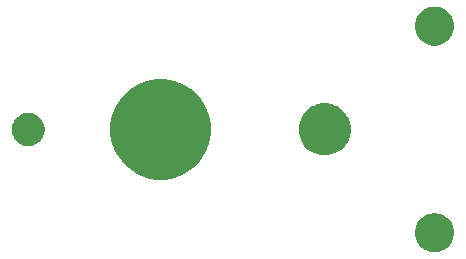
<source format=gbr>
G04 #@! TF.GenerationSoftware,KiCad,Pcbnew,5.1.5+dfsg1-2build2*
G04 #@! TF.CreationDate,2021-03-16T12:31:57-05:00*
G04 #@! TF.ProjectId,TT_GEAR_MOTOR_BRACKET,54545f47-4541-4525-9f4d-4f544f525f42,rev?*
G04 #@! TF.SameCoordinates,Original*
G04 #@! TF.FileFunction,Soldermask,Top*
G04 #@! TF.FilePolarity,Negative*
%FSLAX46Y46*%
G04 Gerber Fmt 4.6, Leading zero omitted, Abs format (unit mm)*
G04 Created by KiCad (PCBNEW 5.1.5+dfsg1-2build2) date 2021-03-16 12:31:57*
%MOMM*%
%LPD*%
G04 APERTURE LIST*
%ADD10C,0.100000*%
G04 APERTURE END LIST*
D10*
G36*
X87175256Y-68391298D02*
G01*
X87281579Y-68412447D01*
X87582042Y-68536903D01*
X87852451Y-68717585D01*
X88082415Y-68947549D01*
X88263097Y-69217958D01*
X88387553Y-69518421D01*
X88451000Y-69837391D01*
X88451000Y-70162609D01*
X88387553Y-70481579D01*
X88263097Y-70782042D01*
X88082415Y-71052451D01*
X87852451Y-71282415D01*
X87582042Y-71463097D01*
X87281579Y-71587553D01*
X87175256Y-71608702D01*
X86962611Y-71651000D01*
X86637389Y-71651000D01*
X86424744Y-71608702D01*
X86318421Y-71587553D01*
X86017958Y-71463097D01*
X85747549Y-71282415D01*
X85517585Y-71052451D01*
X85336903Y-70782042D01*
X85212447Y-70481579D01*
X85149000Y-70162609D01*
X85149000Y-69837391D01*
X85212447Y-69518421D01*
X85336903Y-69217958D01*
X85517585Y-68947549D01*
X85747549Y-68717585D01*
X86017958Y-68536903D01*
X86318421Y-68412447D01*
X86424744Y-68391298D01*
X86637389Y-68349000D01*
X86962611Y-68349000D01*
X87175256Y-68391298D01*
G37*
G36*
X64429329Y-57080682D02*
G01*
X64839971Y-57162363D01*
X65613604Y-57482812D01*
X66309855Y-57948033D01*
X66901967Y-58540145D01*
X67367188Y-59236396D01*
X67687637Y-60010029D01*
X67851000Y-60831313D01*
X67851000Y-61668687D01*
X67687637Y-62489971D01*
X67367188Y-63263604D01*
X66901967Y-63959855D01*
X66309855Y-64551967D01*
X65613604Y-65017188D01*
X64839971Y-65337637D01*
X64429329Y-65419319D01*
X64018688Y-65501000D01*
X63181312Y-65501000D01*
X62770671Y-65419319D01*
X62360029Y-65337637D01*
X61586396Y-65017188D01*
X60890145Y-64551967D01*
X60298033Y-63959855D01*
X59832812Y-63263604D01*
X59512363Y-62489971D01*
X59349000Y-61668687D01*
X59349000Y-60831313D01*
X59512363Y-60010029D01*
X59832812Y-59236396D01*
X60298033Y-58540145D01*
X60890145Y-57948033D01*
X61586396Y-57482812D01*
X62360029Y-57162363D01*
X62770671Y-57080682D01*
X63181312Y-56999000D01*
X64018688Y-56999000D01*
X64429329Y-57080682D01*
G37*
G36*
X78142007Y-59133582D02*
G01*
X78390226Y-59236398D01*
X78542565Y-59299499D01*
X78903056Y-59540371D01*
X79209629Y-59846944D01*
X79318599Y-60010030D01*
X79450502Y-60207437D01*
X79616418Y-60607993D01*
X79701000Y-61033219D01*
X79701000Y-61466781D01*
X79616418Y-61892007D01*
X79450502Y-62292563D01*
X79450501Y-62292565D01*
X79209629Y-62653056D01*
X78903056Y-62959629D01*
X78542565Y-63200501D01*
X78542564Y-63200502D01*
X78542563Y-63200502D01*
X78142007Y-63366418D01*
X77716781Y-63451000D01*
X77283219Y-63451000D01*
X76857993Y-63366418D01*
X76457437Y-63200502D01*
X76457436Y-63200502D01*
X76457435Y-63200501D01*
X76096944Y-62959629D01*
X75790371Y-62653056D01*
X75549499Y-62292565D01*
X75549498Y-62292563D01*
X75383582Y-61892007D01*
X75299000Y-61466781D01*
X75299000Y-61033219D01*
X75383582Y-60607993D01*
X75549498Y-60207437D01*
X75681401Y-60010030D01*
X75790371Y-59846944D01*
X76096944Y-59540371D01*
X76457435Y-59299499D01*
X76609774Y-59236398D01*
X76857993Y-59133582D01*
X77283219Y-59049000D01*
X77716781Y-59049000D01*
X78142007Y-59133582D01*
G37*
G36*
X52718433Y-59884893D02*
G01*
X52808657Y-59902839D01*
X52914267Y-59946585D01*
X53063621Y-60008449D01*
X53065987Y-60010030D01*
X53293086Y-60161772D01*
X53488228Y-60356914D01*
X53590675Y-60510237D01*
X53641551Y-60586379D01*
X53747161Y-60841344D01*
X53801000Y-61112012D01*
X53801000Y-61387988D01*
X53747161Y-61658656D01*
X53641551Y-61913621D01*
X53641550Y-61913622D01*
X53488228Y-62143086D01*
X53293086Y-62338228D01*
X53139763Y-62440675D01*
X53063621Y-62491551D01*
X52914267Y-62553415D01*
X52808657Y-62597161D01*
X52718433Y-62615107D01*
X52537988Y-62651000D01*
X52262012Y-62651000D01*
X52081567Y-62615107D01*
X51991343Y-62597161D01*
X51885733Y-62553415D01*
X51736379Y-62491551D01*
X51660237Y-62440675D01*
X51506914Y-62338228D01*
X51311772Y-62143086D01*
X51158450Y-61913622D01*
X51158449Y-61913621D01*
X51052839Y-61658656D01*
X50999000Y-61387988D01*
X50999000Y-61112012D01*
X51052839Y-60841344D01*
X51158449Y-60586379D01*
X51209325Y-60510237D01*
X51311772Y-60356914D01*
X51506914Y-60161772D01*
X51734013Y-60010030D01*
X51736379Y-60008449D01*
X51885733Y-59946585D01*
X51991343Y-59902839D01*
X52081567Y-59884893D01*
X52262012Y-59849000D01*
X52537988Y-59849000D01*
X52718433Y-59884893D01*
G37*
G36*
X87175256Y-50891298D02*
G01*
X87281579Y-50912447D01*
X87582042Y-51036903D01*
X87852451Y-51217585D01*
X88082415Y-51447549D01*
X88263097Y-51717958D01*
X88387553Y-52018421D01*
X88451000Y-52337391D01*
X88451000Y-52662609D01*
X88387553Y-52981579D01*
X88263097Y-53282042D01*
X88082415Y-53552451D01*
X87852451Y-53782415D01*
X87582042Y-53963097D01*
X87281579Y-54087553D01*
X87175256Y-54108702D01*
X86962611Y-54151000D01*
X86637389Y-54151000D01*
X86424744Y-54108702D01*
X86318421Y-54087553D01*
X86017958Y-53963097D01*
X85747549Y-53782415D01*
X85517585Y-53552451D01*
X85336903Y-53282042D01*
X85212447Y-52981579D01*
X85149000Y-52662609D01*
X85149000Y-52337391D01*
X85212447Y-52018421D01*
X85336903Y-51717958D01*
X85517585Y-51447549D01*
X85747549Y-51217585D01*
X86017958Y-51036903D01*
X86318421Y-50912447D01*
X86424744Y-50891298D01*
X86637389Y-50849000D01*
X86962611Y-50849000D01*
X87175256Y-50891298D01*
G37*
M02*

</source>
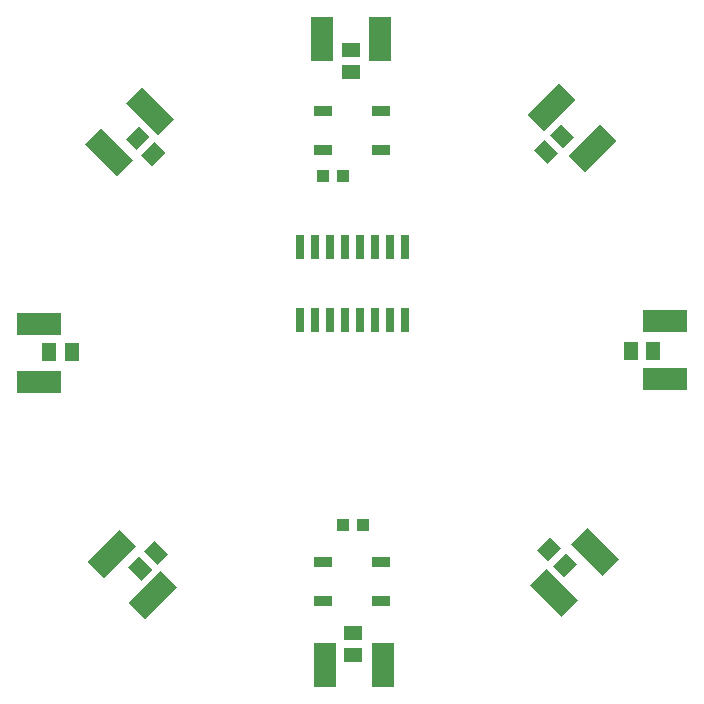
<source format=gbr>
G04 EAGLE Gerber RS-274X export*
G75*
%MOMM*%
%FSLAX34Y34*%
%LPD*%
%INSolderpaste Bottom*%
%IPPOS*%
%AMOC8*
5,1,8,0,0,1.08239X$1,22.5*%
G01*
%ADD10R,0.660400X2.032000*%
%ADD11R,1.500000X0.900000*%
%ADD12R,1.930400X3.810000*%
%ADD13R,3.810000X1.930400*%
%ADD14R,1.600000X1.300000*%
%ADD15R,1.300000X1.600000*%
%ADD16R,1.100000X1.000000*%


D10*
X77640Y383666D03*
X77640Y322198D03*
X90340Y383666D03*
X103040Y383666D03*
X90340Y322198D03*
X103040Y322198D03*
X115740Y383666D03*
X115740Y322198D03*
X128440Y383666D03*
X128440Y322198D03*
X141140Y383666D03*
X153840Y383666D03*
X141140Y322198D03*
X153840Y322198D03*
X166540Y383666D03*
X166540Y322198D03*
D11*
X97468Y465861D03*
X97468Y498861D03*
X146468Y465861D03*
X146468Y498861D03*
X97535Y84118D03*
X97535Y117118D03*
X146535Y84118D03*
X146535Y117118D03*
D12*
X145193Y560036D03*
X96171Y560036D03*
D13*
G36*
X305089Y460564D02*
X332029Y487504D01*
X345679Y473854D01*
X318739Y446914D01*
X305089Y460564D01*
G37*
G36*
X270425Y495228D02*
X297365Y522168D01*
X311015Y508518D01*
X284075Y481578D01*
X270425Y495228D01*
G37*
X387016Y271840D03*
X387016Y320862D03*
G36*
X286433Y111425D02*
X313373Y84485D01*
X299723Y70835D01*
X272783Y97775D01*
X286433Y111425D01*
G37*
G36*
X321097Y146088D02*
X348037Y119148D01*
X334387Y105498D01*
X307447Y132438D01*
X321097Y146088D01*
G37*
D12*
X98790Y30049D03*
X147812Y30049D03*
D13*
G36*
X-61527Y130430D02*
X-88467Y103490D01*
X-102117Y117140D01*
X-75177Y144080D01*
X-61527Y130430D01*
G37*
G36*
X-26863Y95766D02*
X-53803Y68826D01*
X-67453Y82476D01*
X-40513Y109416D01*
X-26863Y95766D01*
G37*
X-143059Y318193D03*
X-143059Y269171D03*
G36*
X-42501Y478585D02*
X-69441Y505525D01*
X-55791Y519175D01*
X-28851Y492235D01*
X-42501Y478585D01*
G37*
G36*
X-77165Y443921D02*
X-104105Y470861D01*
X-90455Y484511D01*
X-63515Y457571D01*
X-77165Y443921D01*
G37*
D14*
X121158Y550774D03*
X121158Y531774D03*
D15*
G36*
X289265Y478886D02*
X298458Y488079D01*
X309771Y476766D01*
X300578Y467573D01*
X289265Y478886D01*
G37*
G36*
X275830Y465451D02*
X285023Y474644D01*
X296336Y463331D01*
X287143Y454138D01*
X275830Y465451D01*
G37*
X376784Y295656D03*
X357784Y295656D03*
G36*
X303000Y124873D02*
X312193Y115680D01*
X300880Y104367D01*
X291687Y113560D01*
X303000Y124873D01*
G37*
G36*
X289565Y138308D02*
X298758Y129115D01*
X287445Y117802D01*
X278252Y126995D01*
X289565Y138308D01*
G37*
D14*
X122174Y38252D03*
X122174Y57252D03*
D15*
G36*
X-47395Y110438D02*
X-56588Y101245D01*
X-67901Y112558D01*
X-58708Y121751D01*
X-47395Y110438D01*
G37*
G36*
X-33960Y123873D02*
X-43153Y114680D01*
X-54466Y125993D01*
X-45273Y135186D01*
X-33960Y123873D01*
G37*
X-134722Y294640D03*
X-115722Y294640D03*
G36*
X-60858Y465808D02*
X-70051Y475001D01*
X-58738Y486314D01*
X-49545Y477121D01*
X-60858Y465808D01*
G37*
G36*
X-47423Y452373D02*
X-56616Y461566D01*
X-45303Y472879D01*
X-36110Y463686D01*
X-47423Y452373D01*
G37*
D16*
X97291Y444119D03*
X114291Y444119D03*
X113801Y148590D03*
X130801Y148590D03*
M02*

</source>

- - - - -

Search the material above for "Gerber". Copy each line that has it.

G04 Gerber Fmt 4.6, Leading zero omitted, Abs format (unit mm)*
G04 EAGLE Gerber RS-274X export*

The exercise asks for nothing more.